To eradicate corruption, we have to examine ourselves and the role each and every one of us is playing to foster corruption in Nigeria. We should not aspire to have good leaders when we are not good citizens. The leadership we have now is an accurate representation of who we are.
Crying to God to intervene is not the solution. God learnt his lesson the last time he sent his son to a corrupt world. You guys crucified him. Someone said he only picked his pocket in a Moline. After all, he is the son of God while we are ordinary humans who are hungry.
We can eradicate corruption if we clearly define it and accept that we are the problems, not the leaders. The leaders are just representatives of us. We should not expect a good leader to come from amongst us when we are not good citizens.
When you look at the literature of other lands where corruption was a problem, you could see clearly these lands have master teachers who provided them with existential philosophy. China had Confucius and Lai Tao; the West had Descartes, Schopenhauer Nietzsche and the rest who examined the meaning of life. These people wrote and preached provocative ideas that woke up their fellow citizens from the slumber of unbridled materialism and careless existence that had no meaning.
Where are our wise men in Nigeria? They have all surrendered to gospels of foreign religions that extol materialism and hedonism that leads to the decay of our existence. We as a people have surrendered to life without meaning where the pursuit of materials is everything.
We are all in a brutal struggle to out ego our egos.
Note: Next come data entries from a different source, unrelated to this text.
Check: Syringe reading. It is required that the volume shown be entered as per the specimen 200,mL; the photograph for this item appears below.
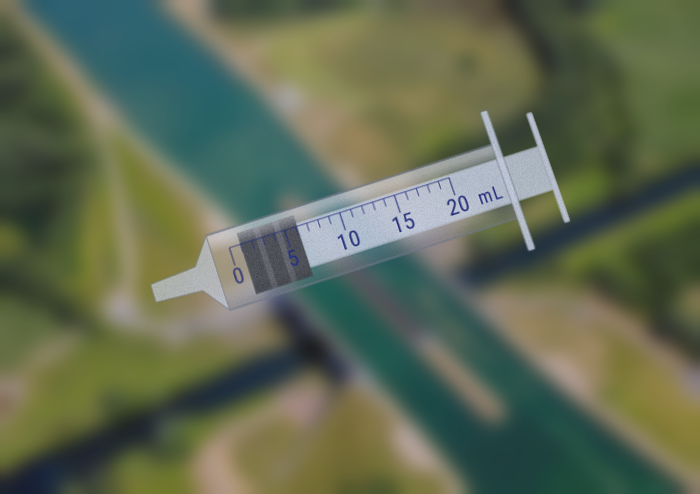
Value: 1,mL
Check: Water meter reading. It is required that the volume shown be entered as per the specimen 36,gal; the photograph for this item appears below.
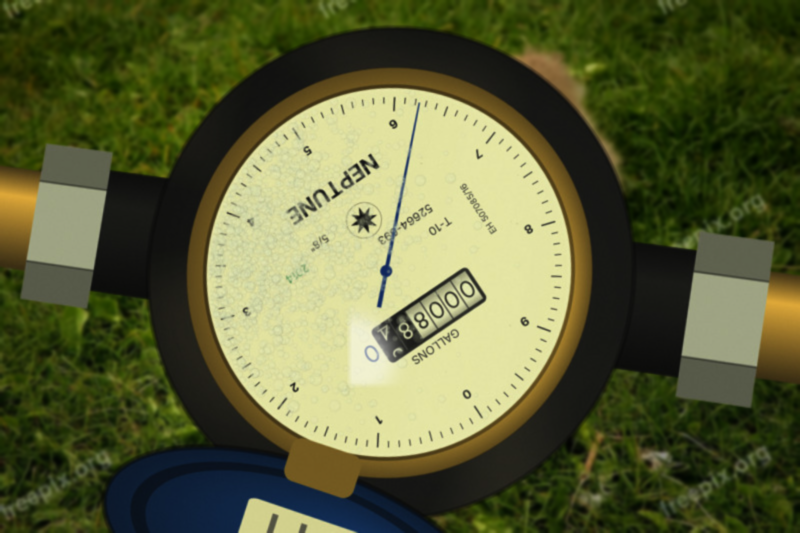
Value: 8836.2,gal
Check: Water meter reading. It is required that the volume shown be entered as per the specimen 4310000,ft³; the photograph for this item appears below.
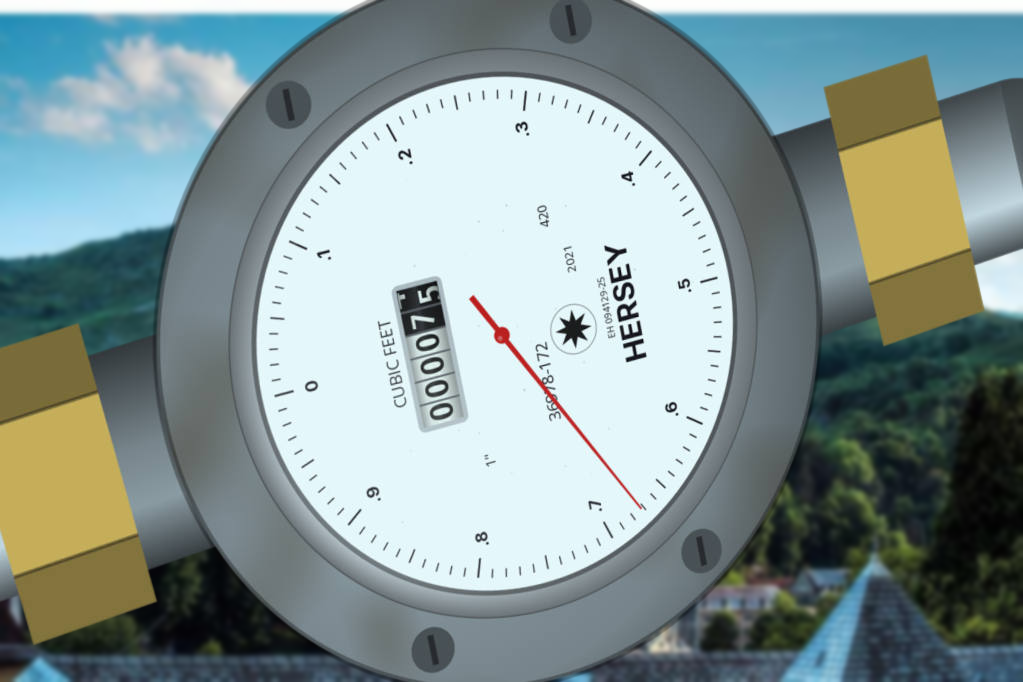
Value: 74.67,ft³
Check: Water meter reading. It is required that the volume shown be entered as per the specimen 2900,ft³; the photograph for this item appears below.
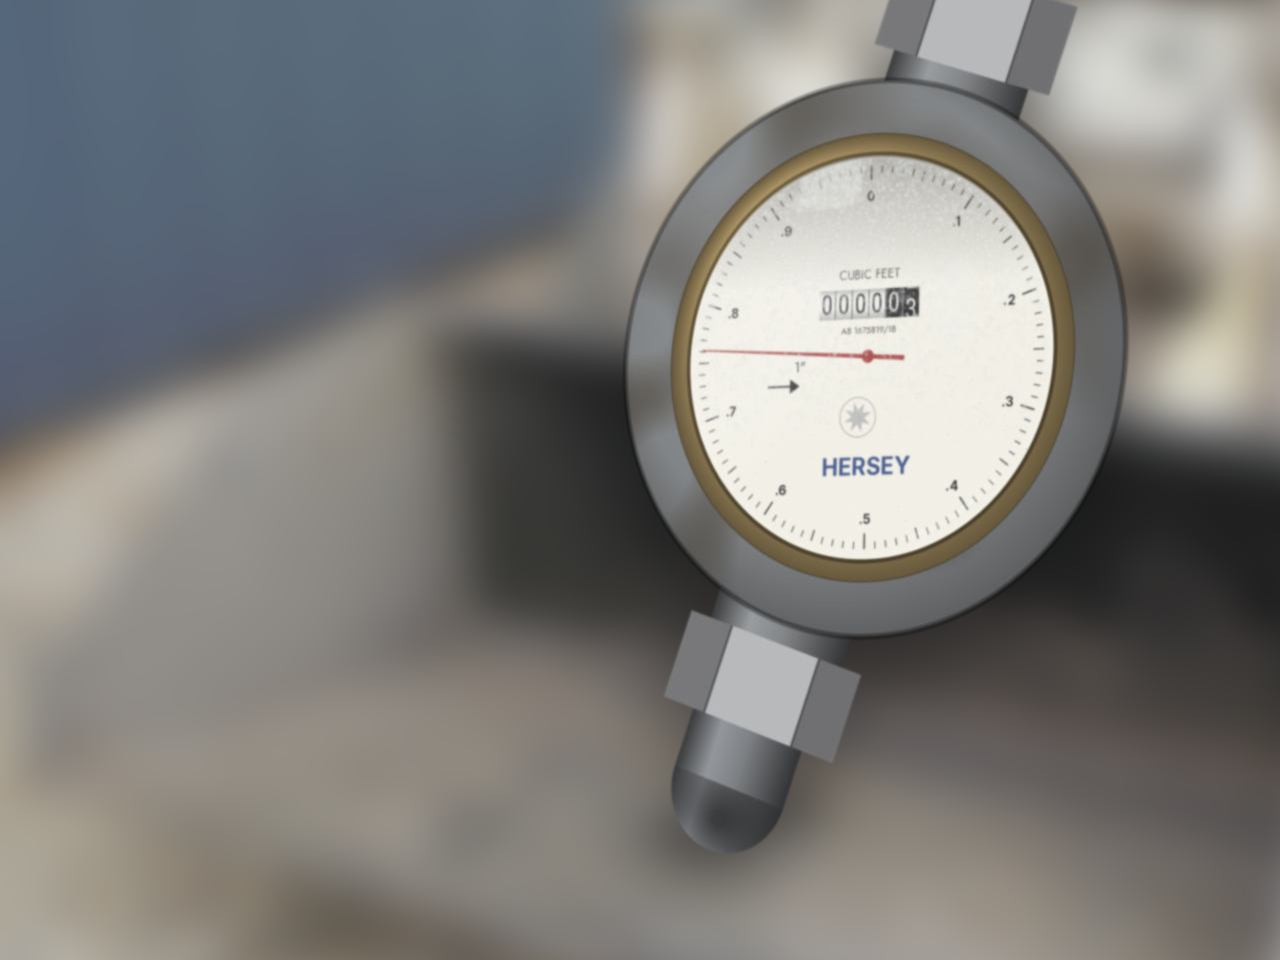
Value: 2.76,ft³
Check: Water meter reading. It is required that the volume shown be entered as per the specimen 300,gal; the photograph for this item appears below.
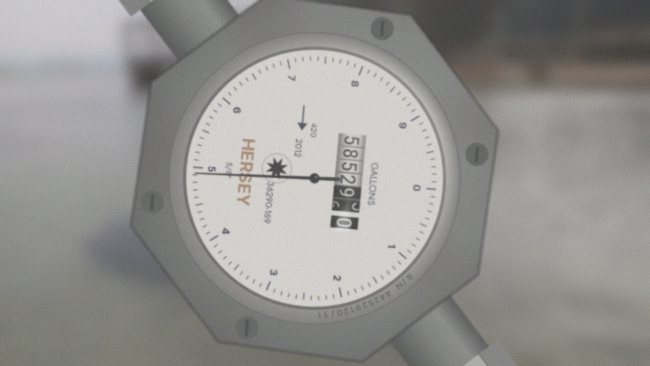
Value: 5852954.9,gal
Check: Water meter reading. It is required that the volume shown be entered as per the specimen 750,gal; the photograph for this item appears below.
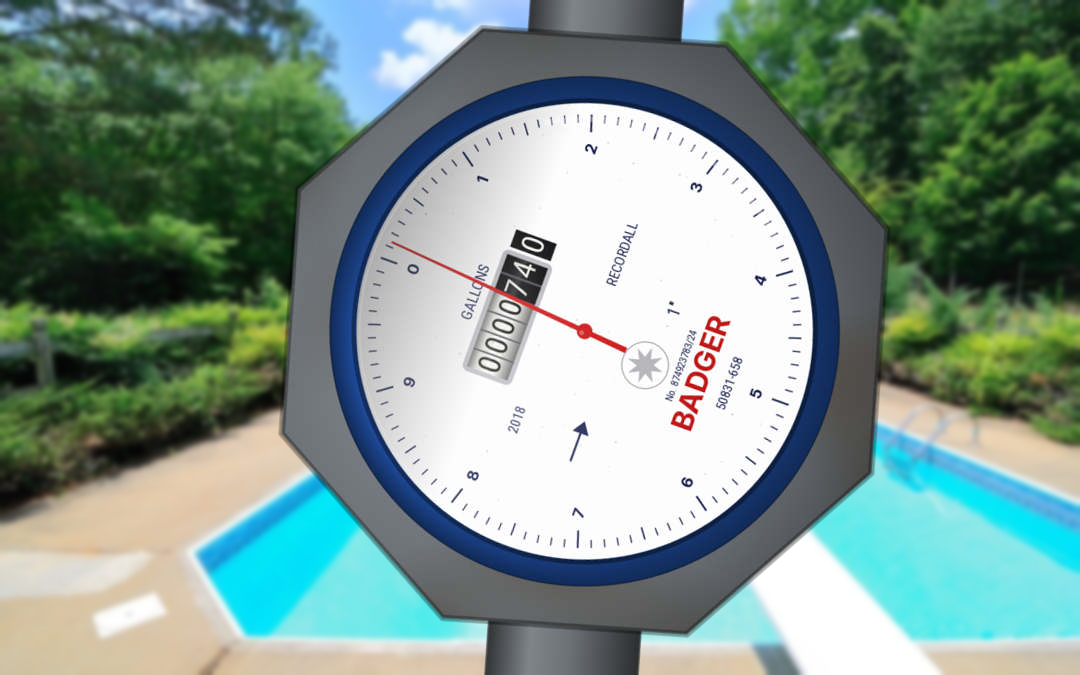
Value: 740.1,gal
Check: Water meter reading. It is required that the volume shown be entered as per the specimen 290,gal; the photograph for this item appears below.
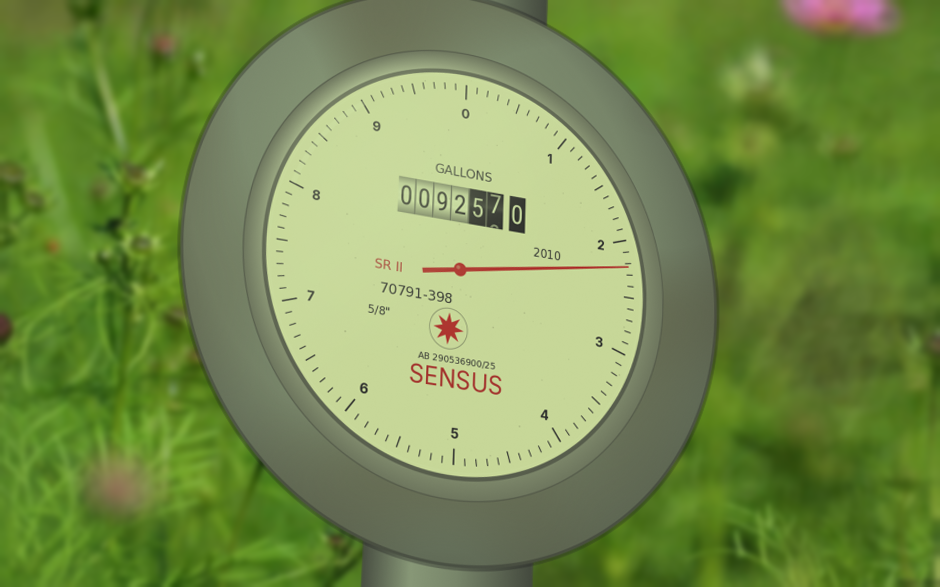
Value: 92572.2,gal
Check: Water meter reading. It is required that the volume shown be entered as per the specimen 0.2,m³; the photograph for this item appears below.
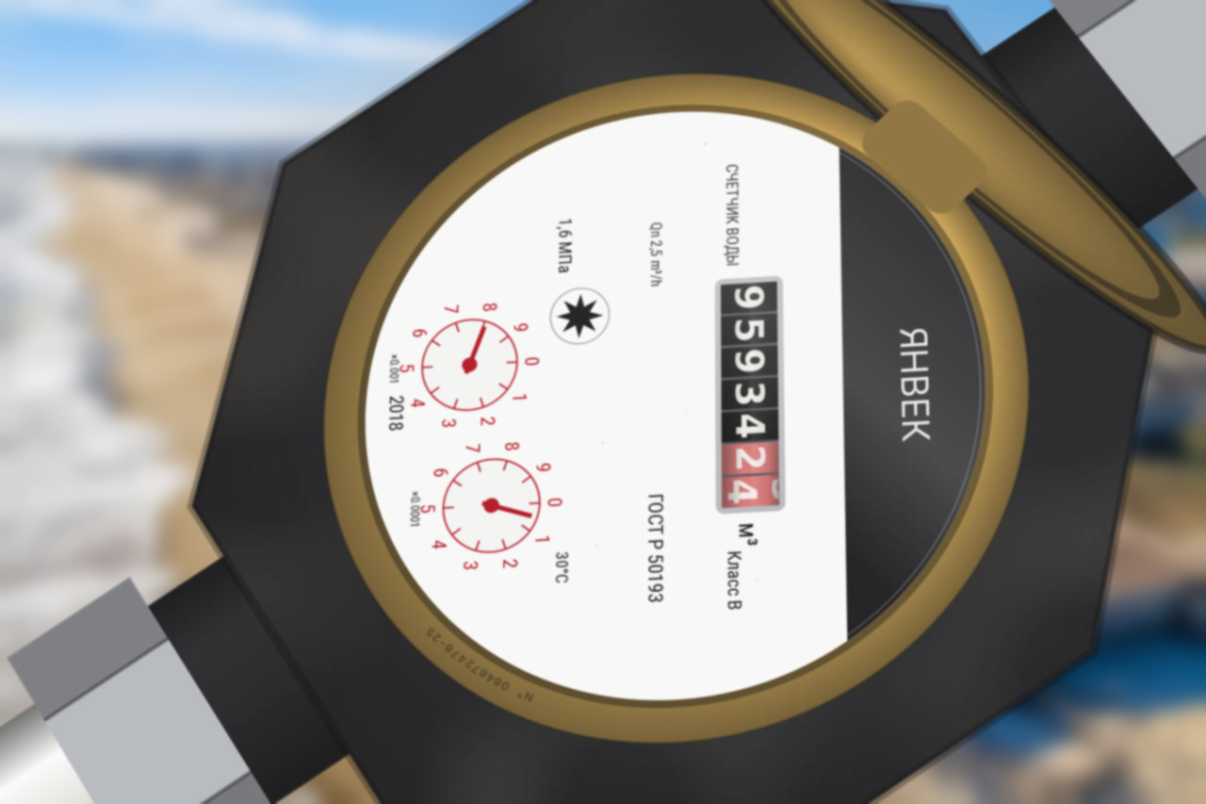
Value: 95934.2380,m³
Every institution that was erected to tame this corruption becomes a breeding ground for corruption.
Then another is set up to rectify the previous and it becomes a school of corruption. This is why we suffer. We shout and bellow that we are saints being oppressed by demons when we are the ones who built the altar of worship to these demons. If we can find a way to exorcise these demons from ourselves, we can begin to say we are ready to eradicate corruption.
Let us start by questioning people’s source of wealth. Don’t dine with them if they can’t explain it. Sudden wealth should always be questioned and interrogated. Failure to participate in this exercise is an indication where our loyalties lie or the hunger in the neighborhood has been weaponized against us.